$9 minimum wage for Louisiana workers shelved, lacking votes
BATON ROUGE, La. (AP) — A New Orleans senator on Tuesday scrapped his latest bid to raise Louisiana’s minimum wage, saying he doesn’t have the votes for passage.
It marked the fourth year of defeat for an effort backed by Gov. John Bel Edwards to boost the base pay for an estimated 200,000 workers.
The proposal by Democratic Sen. Troy Carter would have set Louisiana’s minimum wage at $9 per hour, up from the $7.25-per-hour federal level.
“This is the most basic ask. We give tax breaks to people who collect antique airplanes ... but we can’t give the people of Louisiana a living wage. Shame on us if we continue to let this be our legacy,” Carter said.
But then he declared: “We are woefully short. We do not have the votes.”
Carter proposed to let voters decide the wage hike’s fate through a constitutional amendment, but that would take two-thirds backing from the House and Senate, too high a hurdle for him to reach. The House labor committee already has killed a separate bill that would have given municipalities the authority to set their own minimum wage rates.
Carter didn’t shelve his proposal Tuesday until he and other Democrats lamented that their colleagues in the majority-Republican chamber wouldn’t support the wage hike. They told stories about men and women working multiple minimum wage jobs, still struggling to feed their families.
“There are people who are trying their hardest to make ends meet. They’re not standing in line waiting for a welfare check,” said Sen. Gerald Boudreaux, a Democrat from Lafayette. “What do we tell our people?”
Backers of the bill pointed to 29 other states that set a minimum wage higher than the federal rate, such as Arkansas, which passed an $11-an-hour minimum wage ballot initiative. They noted public opinion polls show a minimum wage increase is popular in Louisiana.
No one spoke against the measure on the Senate floor Tuesday. But business groups, including the National Federation of Independent Business and the Louisiana Association of Business and Industry, opposed the increase as an improper intrusion into the free market and companies’ decision-making.

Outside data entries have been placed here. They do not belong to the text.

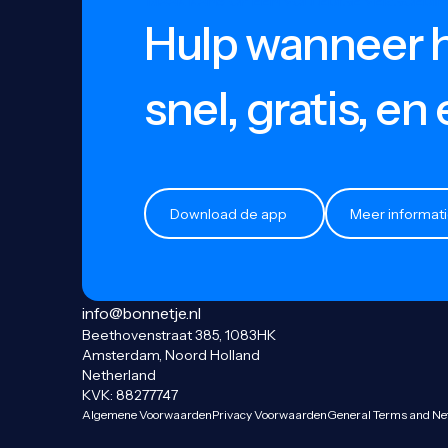
MAAK KANS OP EEN VOLLEDIGE VERGOEDIN
Hulp wanneer 
INFORMATIE
Proceskostenvergoeding
snel, gratis, en e
Blogs
Informatie
Download de app
Meer informatie
Download de app
Meer informat
info@bonnetje.nl
Beethovenstraat 385, 1083HK
Amsterdam, Noord Holland
Netherland
KVK: 88277747
Algemene Voorwaarden
Privacy Voorwaarden
General Terms and
Ne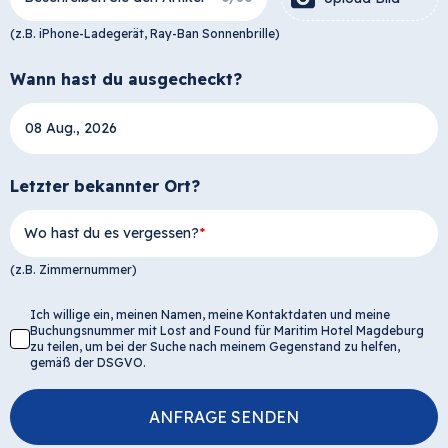
(z.B. iPhone-Ladegerät, Ray-Ban Sonnenbrille)
Wann hast du ausgecheckt?
Letzter bekannter Ort?
Wo hast du es vergessen?
(z.B. Zimmernummer)
Ich willige ein, meinen Namen, meine Kontaktdaten und meine
Buchungsnummer mit Lost and Found für Maritim Hotel Magdeburg
zu teilen, um bei der Suche nach meinem Gegenstand zu helfen,
gemäß der DSGVO.
ANFRAGE SENDEN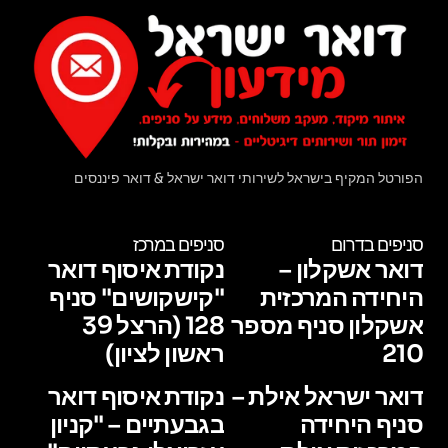
הפורטל המקיף בישראל לשירותי דואר ישראל & דואר פיננסים
סניפים בדרום
סניפים במרכז
דואר אשקלון –
נקודת איסוף דואר
היחידה המרכזית
"קישקושים" סניף
אשקלון סניף מספר
128 (הרצל 39
210
ראשון לציון)
דואר ישראל אילת –
נקודת איסוף דואר
סניף היחידה
בגבעתיים – "קניון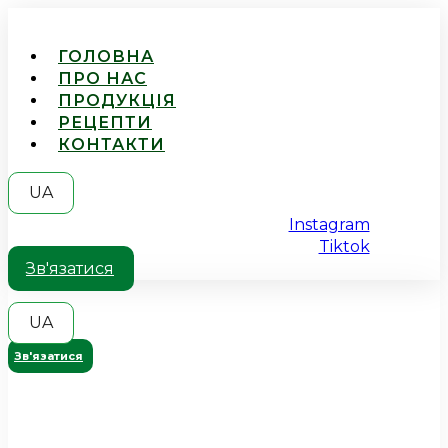
ГОЛОВНА
ПРО НАС
ПРОДУКЦІЯ
РЕЦЕПТИ
КОНТАКТИ
UA
Instagram
Tiktok
Зв'язатися
UA
Зв'язатися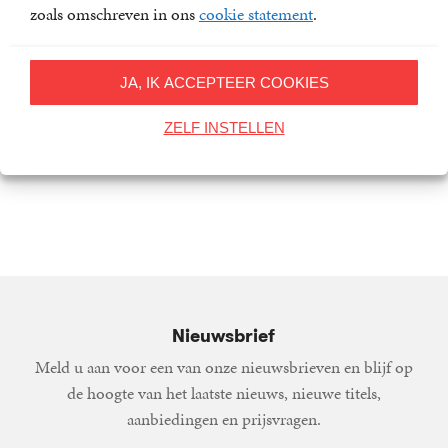
zoals omschreven in ons
cookie statement
.
JA, IK ACCEPTEER COOKIES
ZELF INSTELLEN
Uit balans
De schuldenberg
6
E-
,
99
Jaap
9
E-
,
99
Jaap
book
van
book
van
Duijn
Duijn
Nieuwsbrief
Meld u aan voor een van onze nieuwsbrieven en blijf op
de hoogte van het laatste nieuws, nieuwe titels,
aanbiedingen en prijsvragen.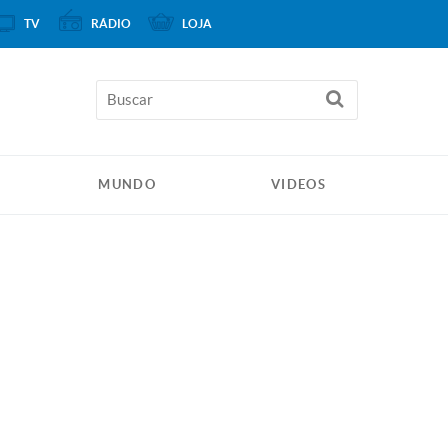
TV
RÁDIO
LOJA
MUNDO
VIDEOS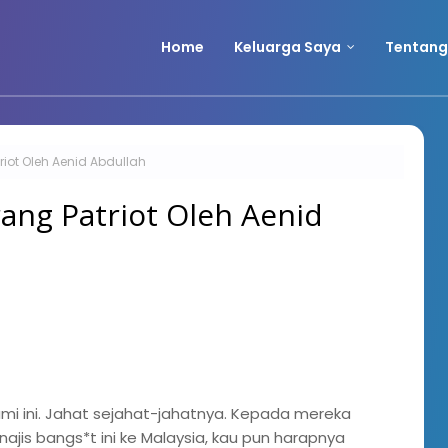
Home
Keluarga Saya
Tentang
iot Oleh Aenid Abdullah
ang Patriot Oleh Aenid
mi ini. Jahat sejahat-jahatnya. Kepada mereka
s bangs*t ini ke Malaysia, kau pun harapnya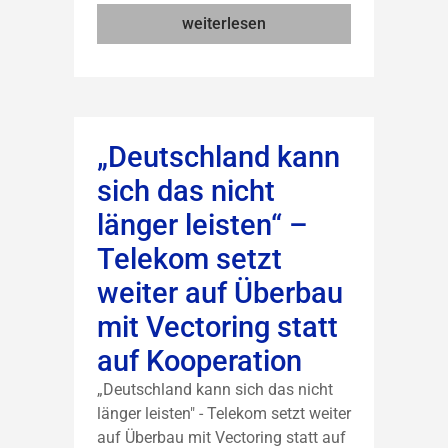
weiterlesen
„Deutschland kann
sich das nicht
länger leisten“ –
Telekom setzt
weiter auf Überbau
mit Vectoring statt
auf Kooperation
„Deutschland kann sich das nicht
länger leisten" - Telekom setzt weiter
auf Überbau mit Vectoring statt auf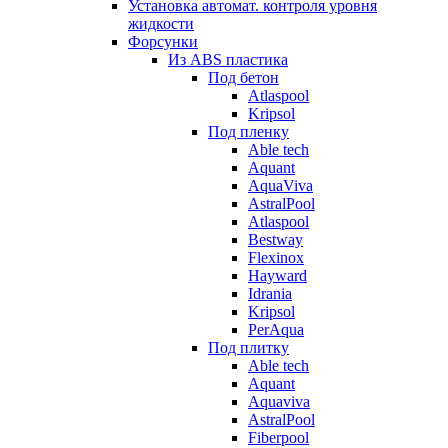
Установка автомат. контроля уровня
жидкости
Форсунки
Из ABS пластика
Под бетон
Atlaspool
Kripsol
Под пленку
Able tech
Aquant
AquaViva
AstralPool
Atlaspool
Bestway
Flexinox
Hayward
Idrania
Kripsol
PerAqua
Под плитку
Able tech
Aquant
Aquaviva
AstralPool
Fiberpool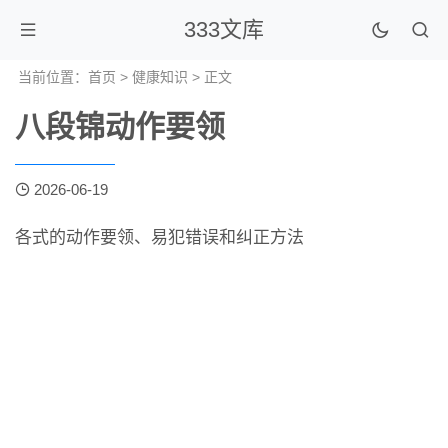
333文库
当前位置：
首页
>
健康知识
> 正文
八段锦动作要领
2026-06-19
各式的动作要领、易犯错误和纠正方法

During committee debate, business lobbyists said Louisiana’s economy lags the nation in growth and employment levels, and forced wage increases would exacerbate job losses. They said that while Arkansas raised its minimum wage, Louisiana’s neighboring states of Texas and Mississippi haven’t raised their minimum wages beyond the $7.25 federal level.
The Louisiana Budget Project, a left-leaning group that advocates for low- to moderate-income families, said more than one in 10 workers in the state, 215,000 people, would have received a pay raise under Carter’s proposal.